The Aryan brotherhood with ARF has, correspondingly, not been forgotten by the PKK. In 1985 and 1986, suspending its own terrorist activities, ARF sent specialists with explosives to PKK camps (Gaïdz Minassian, Guerre et terrorisme arméniens, Paris: Presses universitaires de France, 2002, p. 109). More recently, in December 2015, Kadir Akın, one of the founders of the current political representative of the PKK in Turkey, the Peoples' Democratic Party (HDP), explained that the ideology of this party is the same as ARF. As a result, it may be useful to give an idea of what this ideology is currently. In an editorial published online in October 2009 when he was still the main lobbyist of ARF for the European Union and the editor of the ARF newspaper in France, France-Arménie, Laurent Leylekian wrote: "Yes, bloody Turks are guilty. No matter what their good will, purposes or activities are, they are all guilty. From the newborn baby to the elderly about to die, from Islamist to Kemalist, from those coming from Sivas to Konya, from the religious to the atheist.
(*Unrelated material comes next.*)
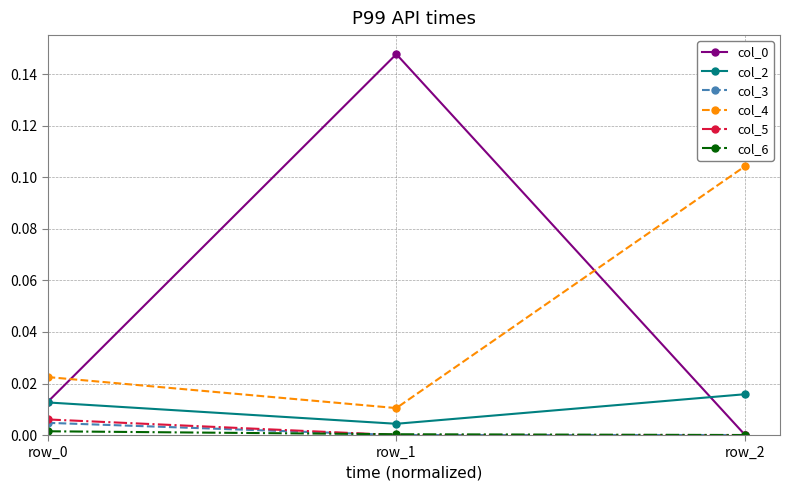

The col_3 series shows 0.0 at row_0. True or false?

True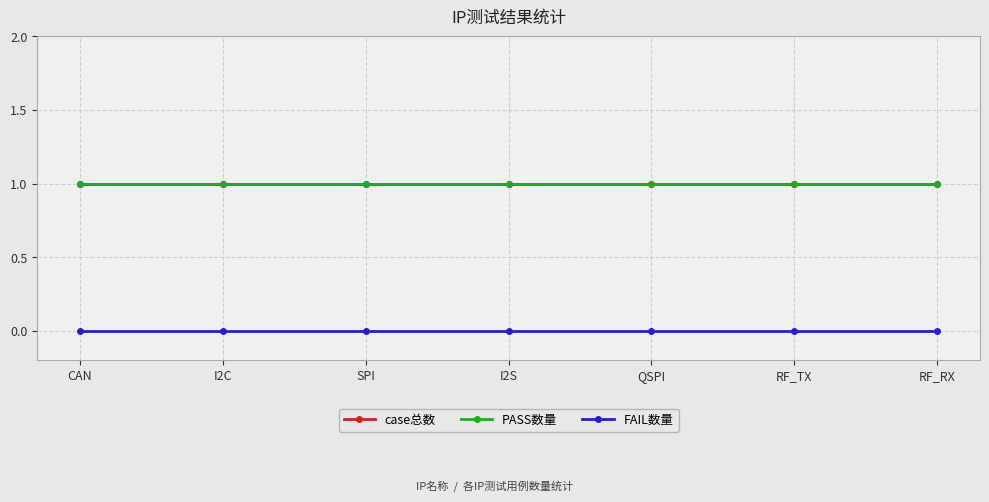

List the labels in order of case总数 value, largest first.

CAN, I2C, SPI, I2S, QSPI, RF_TX, RF_RX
As definitely guilty as Cain, toward the Armenians, toward themselves, toward history and toward humanity." The website was closed down in February 2011. Later, in 2014, he retweeted a ferociously anti-Semitic cartoon, and deleted the retweet without any apology or explanation, after I exposed him. The same year, an appeals court in Paris confirmed his conviction for defamation in another affair and ordered him to pay 9,500 euros to his victim, Sırma Oran-Martz, who is of Turkish origin, as it happens. This is the kind of ideas the "libertarian, peaceful" HDP claims today.